Belle de Jour

One of cinema's greatest entrances


According to the film's co-scenarist, Jean-Claude Carrière, the great psychoanalyst Jacques Lacan was once asked to present a lecture on female masochism. Lacan simply screened Belle de jour (1967), and afterwards claimed he had nothing more to add. Indeed, for all its fathomless mysteries, for all that's abbreviated, blurred, mischievous or left unspoken, this sublime and, in its way, fairly radical adaptation of Joseph Kessel's 1928 novel feels devoted to invoking the troubled psyche of its haut bourgeois Parisian housewife, married to a handsome and unspeakably dull young surgeon, who secretly becomes a prostitute so as to fulfill her desire for controlled debasement and humiliation. The film is faithful to Séverine's experience of life as a merging of fantasy and reality. Whatever that is.

Belle de jour, now available from Criterion, was a turning point for its director, Luis Buñuel, the then-sexagenarian Spaniard and one-time card-carrying surrealist. It was an atypically elegant production, his greatest commercial success, and thus met with suspicion by  the sort of admirers who are conservative in their ideas about subversion. It was also the turning point for its star, Catherine Deneuve, even more so than Repulsion (1965), because it used her icy reserve as a gateway to transcending reserve: the moment, following a date with a hulking Asian man who speaks almost no French and carries with him a lacquered buzzing box that scares everyone else away, when Séverine raises her tousled platinum head from the bed upon which she's experienced what was likely her first truly satisfying sexual encounter, is one of the cinema's great entrances. It's the entrance of the complex, intimidating, empowered woman hiding behind Deneuve's girlish neurotic.

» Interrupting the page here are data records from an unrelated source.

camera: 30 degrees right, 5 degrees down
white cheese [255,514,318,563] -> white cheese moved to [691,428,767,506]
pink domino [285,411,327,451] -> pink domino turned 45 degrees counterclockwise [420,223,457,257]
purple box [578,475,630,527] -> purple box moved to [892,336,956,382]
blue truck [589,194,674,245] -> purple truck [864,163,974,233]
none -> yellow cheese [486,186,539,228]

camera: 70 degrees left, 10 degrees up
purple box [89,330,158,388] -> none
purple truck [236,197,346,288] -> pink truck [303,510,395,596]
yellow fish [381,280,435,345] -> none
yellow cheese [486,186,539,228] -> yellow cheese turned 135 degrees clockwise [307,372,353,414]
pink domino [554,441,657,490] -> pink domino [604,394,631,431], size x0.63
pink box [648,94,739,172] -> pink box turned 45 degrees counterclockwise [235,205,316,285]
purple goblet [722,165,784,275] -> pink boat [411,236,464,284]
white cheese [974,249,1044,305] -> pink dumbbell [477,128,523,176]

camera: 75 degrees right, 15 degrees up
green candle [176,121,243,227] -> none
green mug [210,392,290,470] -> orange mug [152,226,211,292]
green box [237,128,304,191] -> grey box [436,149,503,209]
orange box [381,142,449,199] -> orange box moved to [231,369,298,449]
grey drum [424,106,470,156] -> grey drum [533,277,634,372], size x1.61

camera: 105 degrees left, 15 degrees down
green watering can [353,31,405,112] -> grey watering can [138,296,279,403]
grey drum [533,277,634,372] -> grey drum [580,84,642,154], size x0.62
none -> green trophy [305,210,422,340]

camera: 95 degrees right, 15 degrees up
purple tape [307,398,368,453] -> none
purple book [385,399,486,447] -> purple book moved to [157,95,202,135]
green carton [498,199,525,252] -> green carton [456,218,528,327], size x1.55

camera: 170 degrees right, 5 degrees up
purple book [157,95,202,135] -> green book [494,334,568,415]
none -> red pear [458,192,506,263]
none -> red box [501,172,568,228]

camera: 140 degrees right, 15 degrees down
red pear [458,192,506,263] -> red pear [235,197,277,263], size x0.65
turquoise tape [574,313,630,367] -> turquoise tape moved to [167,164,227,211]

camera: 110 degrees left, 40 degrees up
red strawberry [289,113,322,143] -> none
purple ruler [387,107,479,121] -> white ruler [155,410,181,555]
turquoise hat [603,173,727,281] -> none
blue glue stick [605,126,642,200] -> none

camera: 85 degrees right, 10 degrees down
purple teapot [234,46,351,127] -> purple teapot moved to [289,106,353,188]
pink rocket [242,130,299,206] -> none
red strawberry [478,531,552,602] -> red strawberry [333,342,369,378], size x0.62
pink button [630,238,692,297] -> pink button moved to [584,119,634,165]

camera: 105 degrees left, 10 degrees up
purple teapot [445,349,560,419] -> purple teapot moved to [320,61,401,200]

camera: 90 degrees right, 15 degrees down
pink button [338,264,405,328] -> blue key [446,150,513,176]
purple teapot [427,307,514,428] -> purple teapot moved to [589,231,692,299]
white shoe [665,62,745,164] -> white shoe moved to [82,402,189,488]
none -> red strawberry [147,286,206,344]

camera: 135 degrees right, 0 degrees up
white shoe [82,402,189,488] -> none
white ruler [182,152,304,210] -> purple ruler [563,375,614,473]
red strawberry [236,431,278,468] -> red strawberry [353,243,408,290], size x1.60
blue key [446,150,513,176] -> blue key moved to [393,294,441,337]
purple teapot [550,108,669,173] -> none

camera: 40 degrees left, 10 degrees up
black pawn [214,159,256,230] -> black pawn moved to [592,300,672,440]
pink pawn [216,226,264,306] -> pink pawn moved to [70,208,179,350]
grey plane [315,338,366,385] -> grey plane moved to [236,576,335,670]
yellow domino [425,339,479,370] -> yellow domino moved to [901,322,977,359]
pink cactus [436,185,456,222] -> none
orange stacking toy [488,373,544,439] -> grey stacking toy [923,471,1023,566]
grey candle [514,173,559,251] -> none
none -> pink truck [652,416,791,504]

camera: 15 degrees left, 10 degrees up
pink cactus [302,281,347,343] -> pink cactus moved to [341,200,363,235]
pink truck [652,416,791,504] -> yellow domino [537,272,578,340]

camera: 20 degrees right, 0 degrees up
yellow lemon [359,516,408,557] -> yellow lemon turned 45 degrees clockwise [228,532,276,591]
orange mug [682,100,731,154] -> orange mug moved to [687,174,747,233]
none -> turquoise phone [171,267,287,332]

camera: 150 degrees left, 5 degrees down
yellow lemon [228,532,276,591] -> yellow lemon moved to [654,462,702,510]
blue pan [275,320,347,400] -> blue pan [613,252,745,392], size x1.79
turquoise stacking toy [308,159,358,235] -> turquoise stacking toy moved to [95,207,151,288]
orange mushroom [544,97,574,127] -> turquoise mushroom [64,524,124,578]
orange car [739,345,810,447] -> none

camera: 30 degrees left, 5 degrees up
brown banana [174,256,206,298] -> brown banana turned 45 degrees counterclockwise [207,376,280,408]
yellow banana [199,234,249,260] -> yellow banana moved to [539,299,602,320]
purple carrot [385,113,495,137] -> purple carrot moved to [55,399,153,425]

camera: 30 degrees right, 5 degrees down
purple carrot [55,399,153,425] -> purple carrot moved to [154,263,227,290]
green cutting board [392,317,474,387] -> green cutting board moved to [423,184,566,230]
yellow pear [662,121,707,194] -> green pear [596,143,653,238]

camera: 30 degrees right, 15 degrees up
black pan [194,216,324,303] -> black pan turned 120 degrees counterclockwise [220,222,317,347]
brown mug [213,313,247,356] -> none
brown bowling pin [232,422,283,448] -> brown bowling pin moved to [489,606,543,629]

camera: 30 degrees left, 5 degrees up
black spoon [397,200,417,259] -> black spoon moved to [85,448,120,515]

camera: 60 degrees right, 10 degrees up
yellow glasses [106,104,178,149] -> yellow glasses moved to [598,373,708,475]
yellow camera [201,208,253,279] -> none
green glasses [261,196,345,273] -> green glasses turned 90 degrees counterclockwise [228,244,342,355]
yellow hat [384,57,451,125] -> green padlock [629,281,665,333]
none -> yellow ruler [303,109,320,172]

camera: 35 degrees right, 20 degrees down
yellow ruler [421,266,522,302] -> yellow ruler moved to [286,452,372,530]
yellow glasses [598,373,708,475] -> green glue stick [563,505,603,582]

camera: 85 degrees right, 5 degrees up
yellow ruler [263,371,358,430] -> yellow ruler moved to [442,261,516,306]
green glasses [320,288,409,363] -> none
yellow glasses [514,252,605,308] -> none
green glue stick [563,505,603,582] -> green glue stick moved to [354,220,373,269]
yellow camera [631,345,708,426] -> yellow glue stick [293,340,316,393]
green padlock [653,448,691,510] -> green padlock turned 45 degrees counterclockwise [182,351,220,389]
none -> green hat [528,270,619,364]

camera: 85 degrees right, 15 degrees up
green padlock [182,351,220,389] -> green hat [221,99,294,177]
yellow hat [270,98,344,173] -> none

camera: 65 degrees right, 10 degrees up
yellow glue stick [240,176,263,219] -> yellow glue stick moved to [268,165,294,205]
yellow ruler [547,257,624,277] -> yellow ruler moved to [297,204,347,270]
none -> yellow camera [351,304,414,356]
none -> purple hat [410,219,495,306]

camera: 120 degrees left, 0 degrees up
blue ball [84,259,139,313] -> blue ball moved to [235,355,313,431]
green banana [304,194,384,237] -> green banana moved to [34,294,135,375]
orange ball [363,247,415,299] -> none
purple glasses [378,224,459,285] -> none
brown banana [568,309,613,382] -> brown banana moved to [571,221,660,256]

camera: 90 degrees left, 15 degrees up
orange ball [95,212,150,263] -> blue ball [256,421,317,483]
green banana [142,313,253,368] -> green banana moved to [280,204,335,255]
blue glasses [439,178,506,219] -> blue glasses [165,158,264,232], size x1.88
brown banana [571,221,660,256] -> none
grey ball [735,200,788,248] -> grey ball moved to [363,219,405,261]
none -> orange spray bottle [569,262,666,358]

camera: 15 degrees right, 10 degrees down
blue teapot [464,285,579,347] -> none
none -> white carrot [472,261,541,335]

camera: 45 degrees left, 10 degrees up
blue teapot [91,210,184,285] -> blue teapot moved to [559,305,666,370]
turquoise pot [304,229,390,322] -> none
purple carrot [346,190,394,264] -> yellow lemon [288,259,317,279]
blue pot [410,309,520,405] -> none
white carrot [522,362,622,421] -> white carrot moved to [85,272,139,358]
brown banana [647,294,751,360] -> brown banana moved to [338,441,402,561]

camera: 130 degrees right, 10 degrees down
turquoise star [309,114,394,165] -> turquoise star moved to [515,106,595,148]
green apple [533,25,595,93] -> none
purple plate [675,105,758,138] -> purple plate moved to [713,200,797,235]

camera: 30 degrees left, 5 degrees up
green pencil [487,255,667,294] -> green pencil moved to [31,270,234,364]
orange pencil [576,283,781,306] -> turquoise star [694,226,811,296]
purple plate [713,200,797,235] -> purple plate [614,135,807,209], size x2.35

The famous fantasy sequences, which find Séverine whipped, bound, and pelted with mud, were nowhere in Kessel's moralistic novel; they were inserted by Buñuel and Carrière, based on interviews with women. They were integral to the film as an autonomous work, not just as a manner of asserting Buñuel's signature but as a way of fomenting Séverine's journey of self-realization. This is a story of a woman desperately attempting to juggle two seemingly irreconcilable worlds and it ends with what, however baffling it may be, functions as a convergence—the shot leading into the final sequence is, quite literally, a dissolve. And as a way of resolving the conflicting desires that exist between a husband and wife, it is so much richer, and more haunting, than the somewhat similar ending of Eyes Wide Shut (1999).